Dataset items
————————
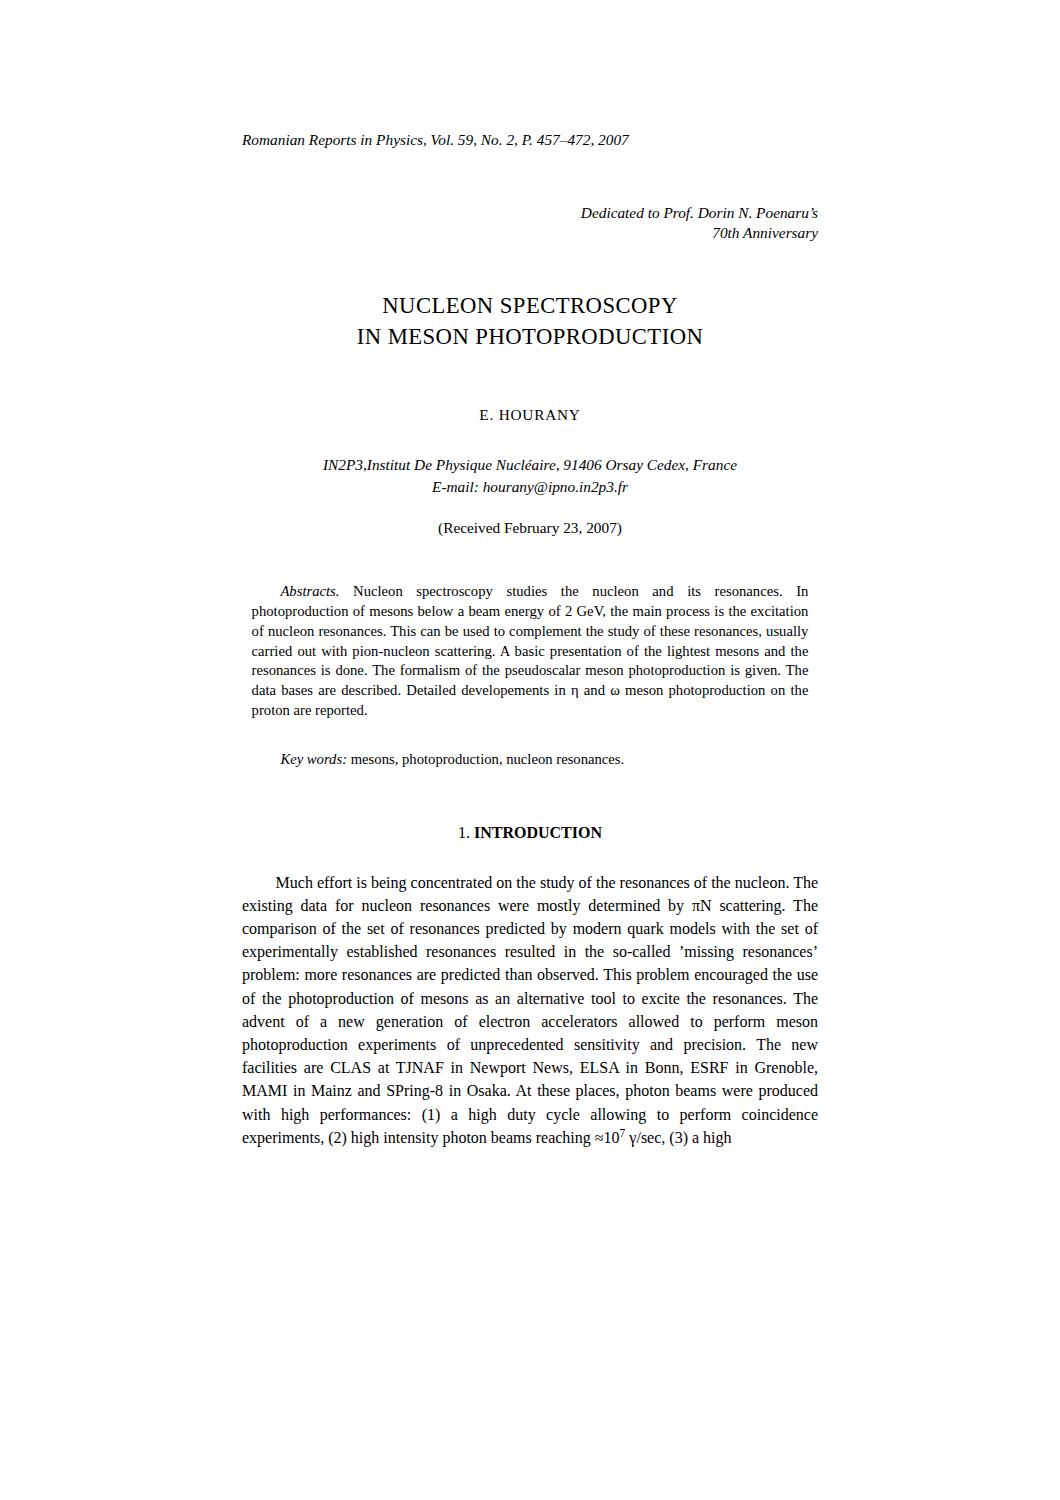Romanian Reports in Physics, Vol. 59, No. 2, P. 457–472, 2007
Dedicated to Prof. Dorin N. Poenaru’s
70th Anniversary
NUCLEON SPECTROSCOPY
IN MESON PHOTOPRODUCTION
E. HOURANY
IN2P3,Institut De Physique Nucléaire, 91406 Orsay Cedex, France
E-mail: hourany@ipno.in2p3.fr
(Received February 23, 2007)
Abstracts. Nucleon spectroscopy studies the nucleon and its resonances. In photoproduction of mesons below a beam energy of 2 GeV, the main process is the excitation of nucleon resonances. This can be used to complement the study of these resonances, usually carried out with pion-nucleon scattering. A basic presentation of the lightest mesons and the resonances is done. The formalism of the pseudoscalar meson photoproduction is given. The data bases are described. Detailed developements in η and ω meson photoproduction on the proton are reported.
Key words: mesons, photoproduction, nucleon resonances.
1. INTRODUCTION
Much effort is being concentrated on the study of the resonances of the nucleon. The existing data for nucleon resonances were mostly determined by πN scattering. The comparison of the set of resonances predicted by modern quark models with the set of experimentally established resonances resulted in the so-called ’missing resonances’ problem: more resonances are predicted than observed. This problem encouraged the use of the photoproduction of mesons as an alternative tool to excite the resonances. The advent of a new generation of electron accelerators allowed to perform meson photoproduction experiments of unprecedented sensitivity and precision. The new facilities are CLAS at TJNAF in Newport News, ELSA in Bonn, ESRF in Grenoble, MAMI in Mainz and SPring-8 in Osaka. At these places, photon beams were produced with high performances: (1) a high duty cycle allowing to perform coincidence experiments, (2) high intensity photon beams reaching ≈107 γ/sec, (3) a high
————————
▸ **Exercise instructions**: Give the records back exactly. Leave the pictures out.

▸ **Solution for this problem**:
Romanian Reports in Physics, Vol. 59, No. 2, P. 457–472, 2007
Dedicated to Prof. Dorin N. Poenaru’s
70th Anniversary
NUCLEON SPECTROSCOPY
IN MESON PHOTOPRODUCTION
E. HOURANY
IN2P3,Institut De Physique Nucléaire, 91406 Orsay Cedex, France
E-mail: hourany@ipno.in2p3.fr
(Received February 23, 2007)
Abstracts. Nucleon spectroscopy studies the nucleon and its resonances. In photoproduction of mesons below a beam energy of 2 GeV, the main process is the excitation of nucleon resonances. This can be used to complement the study of these resonances, usually carried out with pion-nucleon scattering. A basic presentation of the lightest mesons and the resonances is done. The formalism of the pseudoscalar meson photoproduction is given. The data bases are described. Detailed developements in η and ω meson photoproduction on the proton are reported.
Key words: mesons, photoproduction, nucleon resonances.
1. INTRODUCTION
Much effort is being concentrated on the study of the resonances of the nucleon. The existing data for nucleon resonances were mostly determined by πN scattering. The comparison of the set of resonances predicted by modern quark models with the set of experimentally established resonances resulted in the so-called ’missing resonances’ problem: more resonances are predicted than observed. This problem encouraged the use of the photoproduction of mesons as an alternative tool to excite the resonances. The advent of a new generation of electron accelerators allowed to perform meson photoproduction experiments of unprecedented sensitivity and precision. The new facilities are CLAS at TJNAF in Newport News, ELSA in Bonn, ESRF in Grenoble, MAMI in Mainz and SPring-8 in Osaka. At these places, photon beams were produced with high performances: (1) a high duty cycle allowing to perform coincidence experiments, (2) high intensity photon beams reaching ≈107 γ/sec, (3) a high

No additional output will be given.